New Delhi (Agencies): The government is taking into account a simple and streamlined set of norms for all kinds of overseas investments into capital markets, but wants such foreign investors to undergo a stricter scrutiny process.

The move could facilitate direct investments by both individual and institutional entities abroad into Indian equity and debt markets, as against the present practice of coming through FIIs, venture capital and private equity funds.

However, foreign investors would need to face stringent scanning before being allowed to invest in Indian capital markets as per the proposal, on which the Finance Ministry is seeking feedback from key financial sector regulators such as Sebi and RBI, sources said.

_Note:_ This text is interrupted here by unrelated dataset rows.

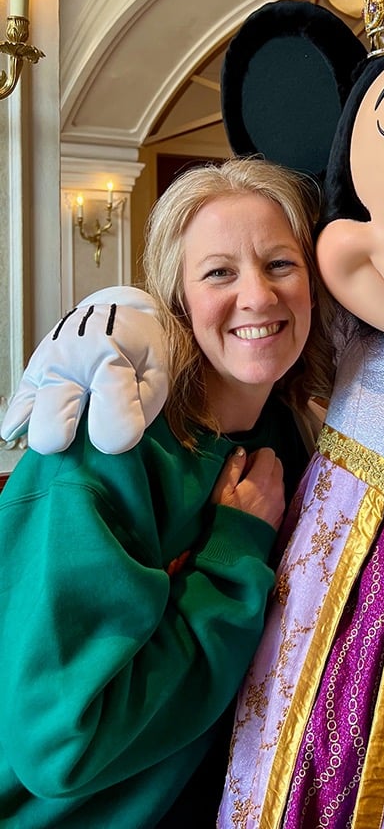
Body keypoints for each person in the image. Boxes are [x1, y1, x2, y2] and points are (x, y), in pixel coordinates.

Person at [0, 156, 333, 828]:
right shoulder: (103, 447)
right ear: (176, 298)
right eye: (219, 272)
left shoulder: (294, 436)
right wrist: (233, 552)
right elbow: (65, 747)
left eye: (279, 265)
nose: (259, 297)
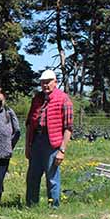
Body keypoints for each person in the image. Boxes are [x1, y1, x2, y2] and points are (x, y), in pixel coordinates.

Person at [25, 69, 73, 208]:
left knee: (52, 177)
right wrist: (28, 146)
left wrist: (62, 150)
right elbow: (29, 124)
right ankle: (31, 206)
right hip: (36, 140)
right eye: (43, 82)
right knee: (33, 176)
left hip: (52, 143)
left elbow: (68, 128)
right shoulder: (37, 99)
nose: (45, 85)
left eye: (48, 82)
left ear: (55, 82)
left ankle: (54, 207)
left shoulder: (64, 99)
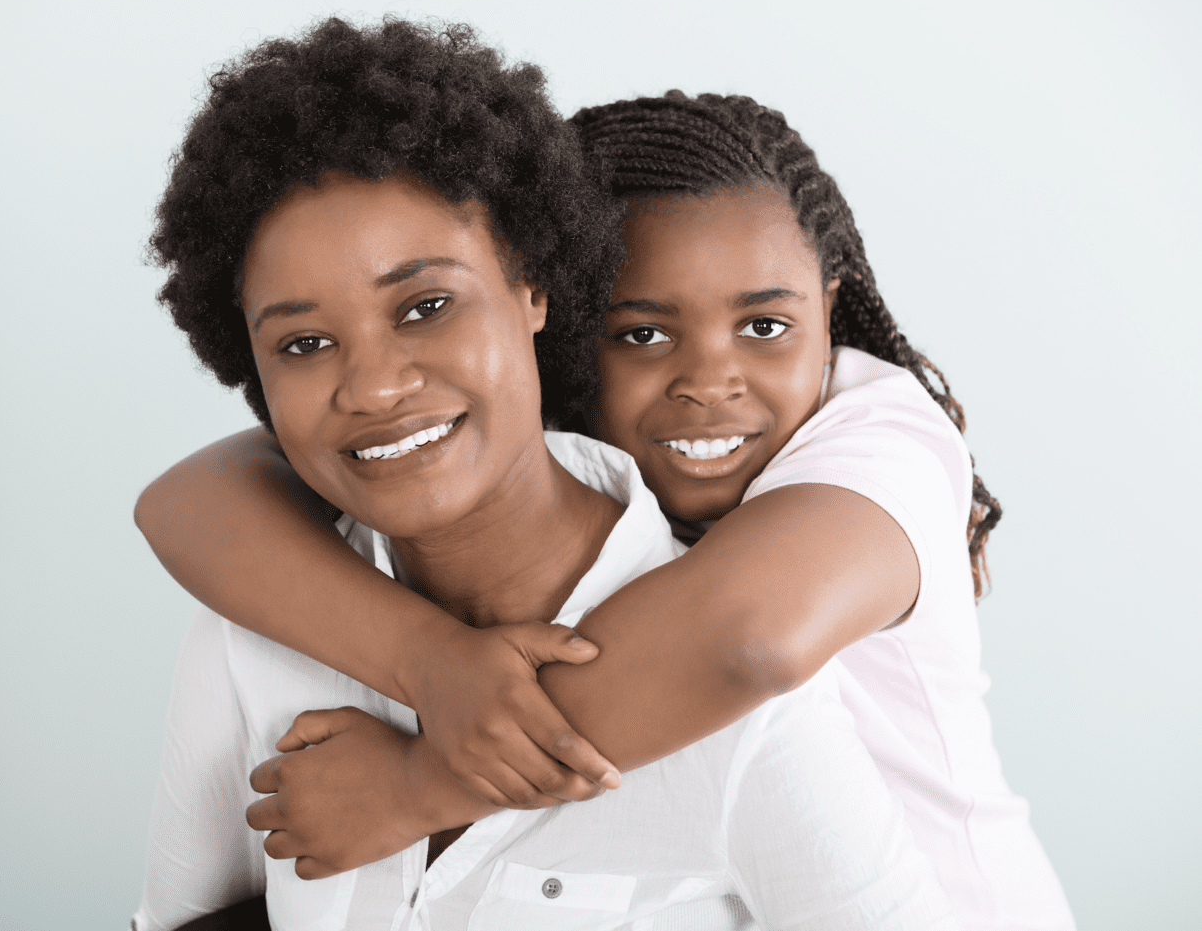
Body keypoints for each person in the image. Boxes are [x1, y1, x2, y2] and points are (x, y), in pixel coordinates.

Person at [137, 79, 1075, 930]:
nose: (709, 380)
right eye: (641, 332)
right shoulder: (474, 418)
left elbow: (748, 639)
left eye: (764, 325)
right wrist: (427, 661)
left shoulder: (878, 431)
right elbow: (192, 500)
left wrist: (422, 784)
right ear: (570, 322)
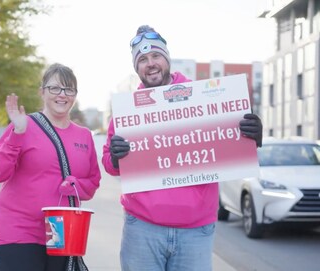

The proposed measures, expected to be declared in the Union Budget later this month, would focus on simplify the process of foreign investment in capital markets and avoid uncertainty, delay or unequal treatment with regard to various investor classes, sources said.

At the same time, the proposals would put a strong emphasis on KYC (know your customer) norms for these investors to prevent any option of illicit wealth coming into the Indian markets, they added.

The steps are also being considered for permitting foreign entities, both individual and institutional, to invest in capital markets here without setting shops here.

Instead, they would be allowed to invest in India after registering with the Indian depository participants existing in their respective counties.

The proposed measures are largely based on recommendations made by a high-powered panel headed by UK Sinha who has now been given charge as chairman of capital market regulator SEBI.

It had proposed that the foreign investors should not be categorised in various classes like FIIs, FVCIs or NRIs and a common set of regulations be formed for them.

The Sinha commission had also advised a single window for registration and clearance of portfolio investment regulations, without distinguishing between investor classes.

Seeking the abolition of foreign institutional investors, foreign venture capital investors and NRIs as separate investor classes, the panel backed a single investor class to be known as Qualified Foreign Investors.

To facilitate the direct investment by overseas entities, the Indian DPs would be encouraged to expand globally by setting up branches or entering into agency ties with authorised entities in foreign countries.

However, these DPs would be needed to follow stringed KYC norms, as prescribed by RBI, SEBI and other regulatory authorities, for registering foreign entities as clients.

Besides, SEBI and all other regulators would be entitled to seek any further information from these investors, whenever they consider it necessary for their surveillance and investigative actions.

As per the proposed measures, any foreign investor would first need to fetch all the KYC documents to the DP branch or agency in that country and the same would be forwarded to the parent entity in India.

After consulting the foreign investment norms of RBI and SEBI applicable to that particular foreign entity, the DP in India would facilitate opening of accounts with a bank and a stock broker. The bank and broker would carry out their own KYC checks on the documents provided by the investor.